Отрывок текста:
----
Свидетельство о регистрации средства массовой информации Эл № ФС77-47356 выдано от 16 ноября 2011 г. Федеральной службой по надзору в сфере связи, информационных технологий и массовых коммуникаций (Роскомнадзор)

Читальный зал

национальный проект сбережения
русской литературы

Союз писателей XXI века
Издательство Евгения Степанова
«Вест-Консалтинг»

ВЯЧЕСЛАВ ОГРЫЗКО


Другой Катаев



О первом ответственном секретаре возобновлённой "Литературной газеты"


Все знают Валентина Катаева. О другом Катаеве – Иване – слышали единицы. Хотя Иван Катаев в чём-то был посильней своего однофамильца

Иван Иванович Катаев родился 27 мая 1902 года в Москве. Но корни его восходили к вятичам. Дед писателя – Матвей Алексеевич Катаев – был сельским священником. Он долго служил в селе Петровском Уржумского уезда в Петропавловской крепости (а старший его брат – Василий Алексеевич Катаев – был настоятелем в Глазове). Отец – Иван Матвеевич Катаев – стал археографом и автором популярного учебника по истории, выдержавшего до революции четыре издания. Другой путь выбрал родной дядя – Николай Матвеевич Катаев. Он пошёл по линии сельского хозяйства, в своё время поступил в Петровскую академию, хотел получить специальность агронома, однако потом примкнул к правым эсерам, за что был сослан в Ярославскую губернию. В ссылке дядя познакомился с дочерью предводителя дворянства Угличского уезда Марией Колмогоровой, которая умерла в 1903 году в Тамбове при родах, произведя на свет сына Андрея, ставшего впоследствии выдающимся математиком и взявшего в память о матери фамилию Колмогоров. По материнской же линии Иван Катаев был связан с родом географа и анархиста Петра Кропоткина (его мама приходилась племянницей Кропоткину, но она рано умерла).
----
Строки записей:
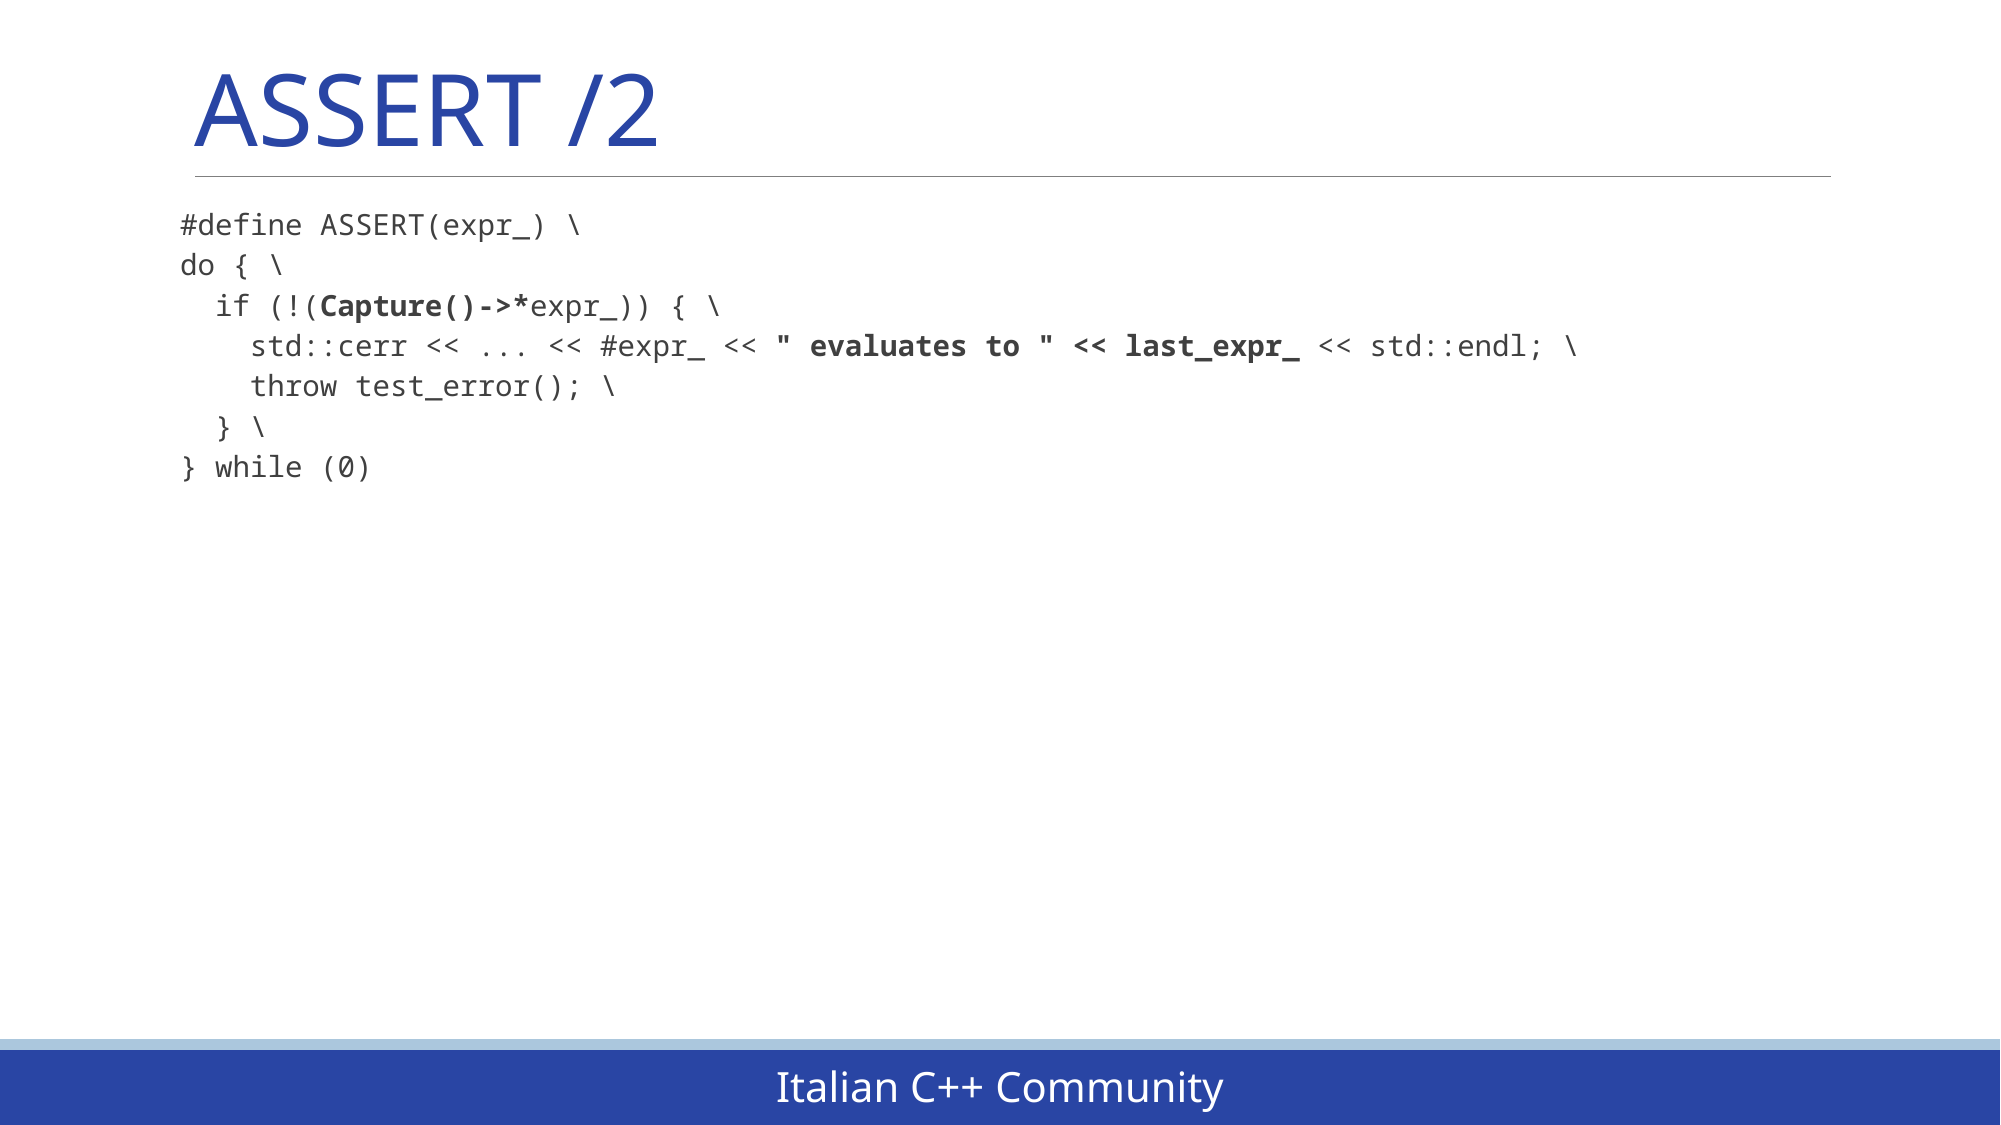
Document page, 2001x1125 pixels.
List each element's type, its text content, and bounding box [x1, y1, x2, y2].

list #define ASSERT(expr_) \ do { \ if (!(Capture()->*expr_)) { \ std::cerr << ... << #expr_ << " evaluates to " << last_expr_ << std::endl; \ throw test_error(); \ } \ } while (0) [179, 202, 1830, 1011]
title ASSERT /2 [179, 2, 1830, 175]
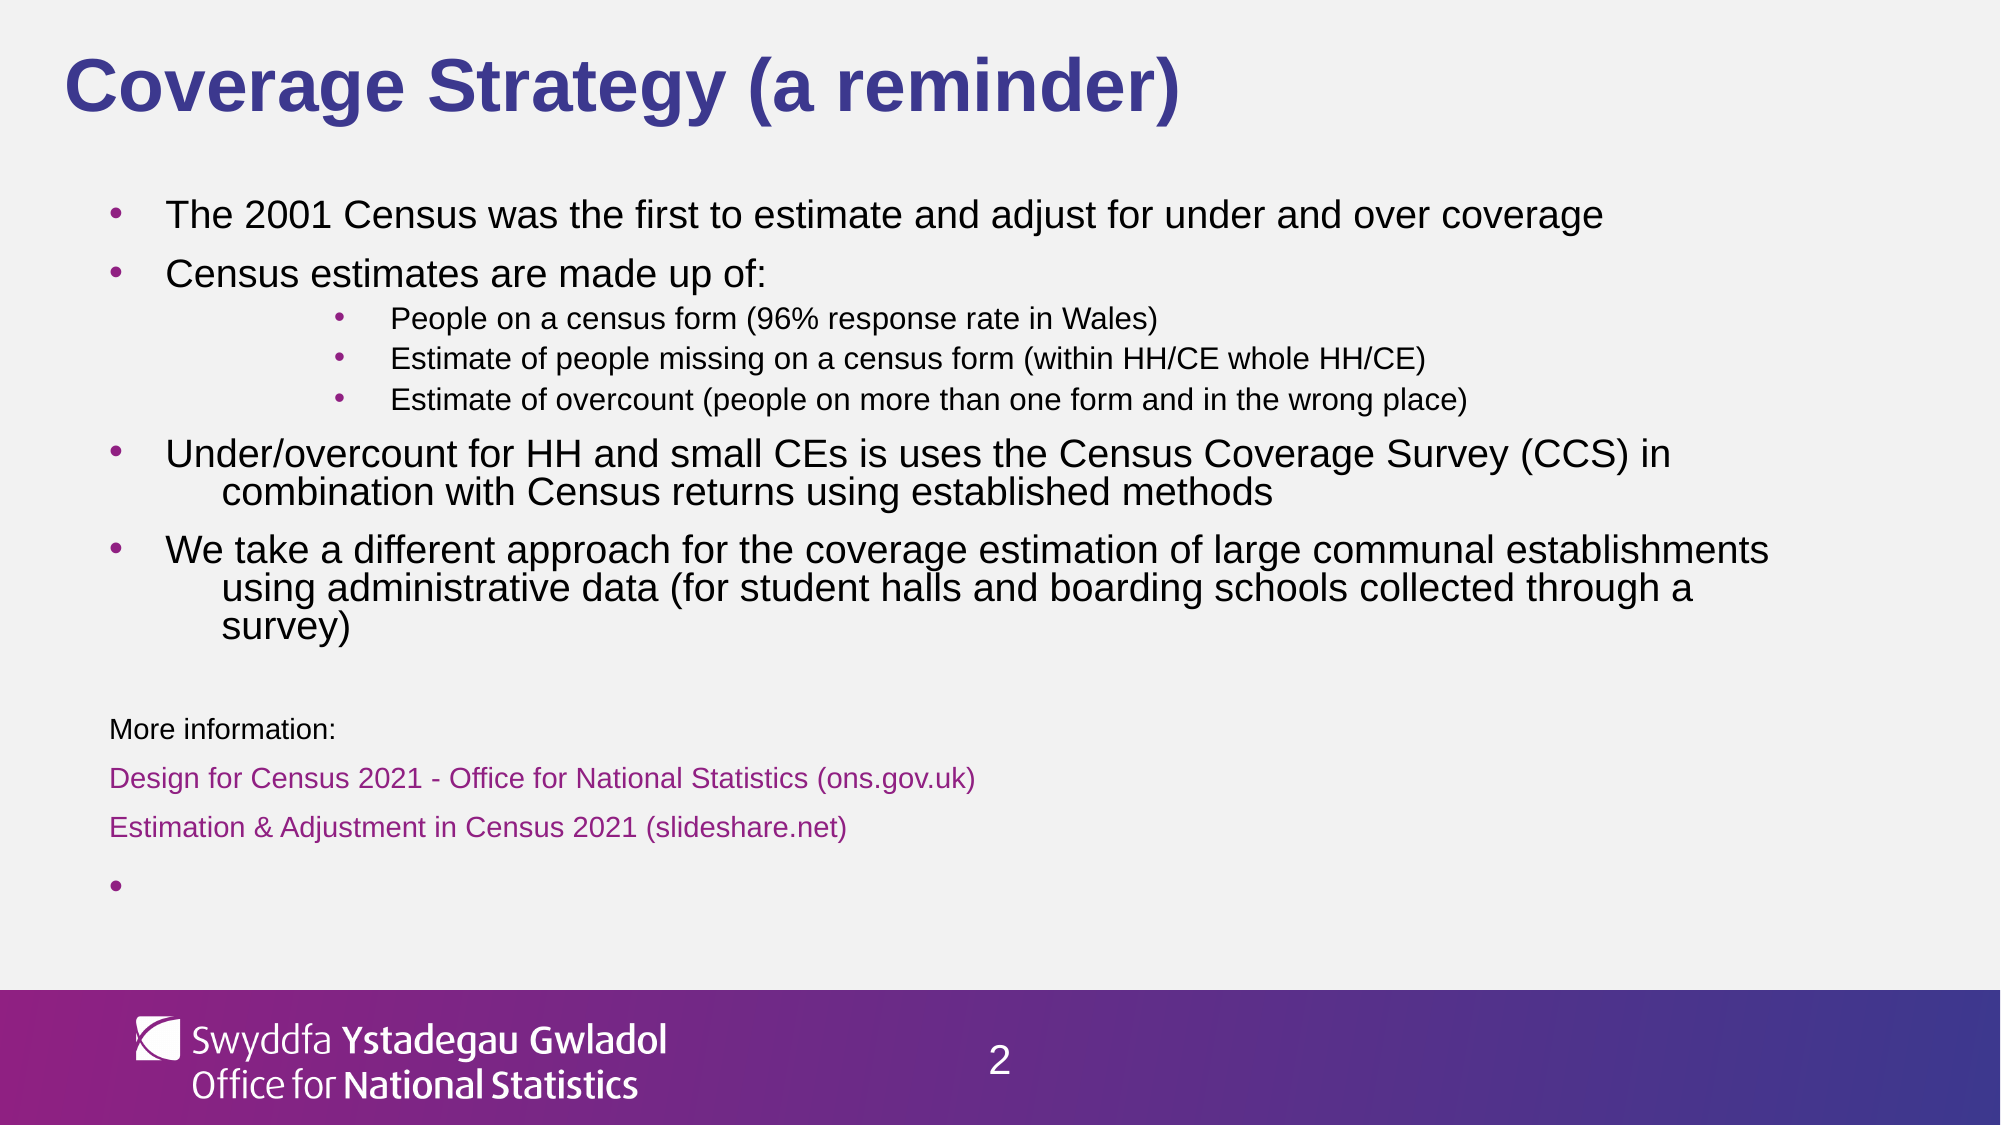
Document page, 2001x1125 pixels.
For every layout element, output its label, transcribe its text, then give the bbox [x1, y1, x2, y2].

list The 2001 Census was the first to estimate and adjust for under and over coverage Census estimates are made up of: People on a census form (96% response rate in Wales) Estimate of people missing on a census form (within HH/CE whole HH/CE) Estimate of overcount (people on more than one form and in the wrong place) Under/overcount for HH and small CEs is uses the Census Coverage Survey (CCS) in combination with Census returns using established methods We take a different approach for the coverage estimation of large communal establishments using administrative data (for student halls and boarding schools collected through a survey) More information: Design for Census 2021 - Office for National Statistics (ons.gov.uk) Estimation & Adjustment in Census 2021 (slideshare.net) [94, 198, 1822, 927]
title Coverage Strategy (a reminder) [64, 39, 1939, 137]
text_box 2 [764, 1025, 1236, 1086]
----
Короткая задача:
Продолжите очерк об Иване Катаеве, начав сразу после его последнего предложения. Записи взяты из другого источника и к отрывку не относятся.

Ответ:
В апреле 1916 года дед Матвей Катаев послал сыну и внукам из Сарапула открытку.
"Христос воскресе! – писал он. – Милые мои Иван Матвеевич и дорогие внуки Иван и Юрий Ивановичи, вместе желаю полного здоровья и благополучной жизни. Отец и дед свящ. Мат. А. Катаев".
Добавлю: у Матвея Катаева была ещё дочь Александра, которая стала доктором.
Незадолго до октябрьского переворота Иван Матвеевич Катаев получил по конкурсу должность директора гимназии в Суздале. Вместе с отцом в Суздаль перебрались и два его сына – Иван и Юрий.
В 1919 году Иван Катаев ушёл из Суздаля в Красную армию и вступил в партию.
К слову: отец Ивана Катаева в гражданскую войну тоже не задержался в Суздале. Он вместе с младшим сыном Юрием потом перебрался в Тамбов.
На фронте Иван Катаев стал секретарём политотдела 8-й армии. Его начальник Иван Жилин популярно объяснил бойцу:
"Секретарь политотдела – это не писец, не канцелярист, а мой ближайший помощник".
В армии Катаев проникся мечтой о светлом будущем.
"В дни нашей юности, – вспоминал он уже в 30-е годы, – в грозные и милые годы фронтов мы мечтали о строительстве социализма: ночами, в замороженных степях, у огня теплушечной печурки, на улицах весенних южных городов, только что отбитых у врага. Я помню эти мечты. Они были восторженны, высокопарны и туманны… Вдохновенная музыка, братские улыбки… Года три, четыре от силы – и всё готово… Победоносный марш социалистической техники по освобождённым полям. Он провиделся как широкий бравурный и беспрепятственный парад машин, ведомых героическими полчищами коммунаров".
Когда в 1920 году был взят Грозный, Катаев перешёл в редакцию ежедневной трудармейской газеты "Красный труд".
"…Я, – писал он в начале 1921 года отцу, – своим настоящим положением очень доволен. Окончательно перешёл ещё в декабре в газету. Работа великолепная, но самое интересное и что больше всего отнимает у меня времени, это организация "Театра Революционной Сатиры" в Грозном… Кроме того, работаю ещё у себя в проф. союзе печатников.., состою лектором в партийной школе и т.д., так что дня буквально не хватает.
…Хлебный паёк у нас в армии увеличили с одного на полтора фунта, всё-таки лучше, но приходится тем не менее прикупать".
Какие условия у Катаева были в Грозном?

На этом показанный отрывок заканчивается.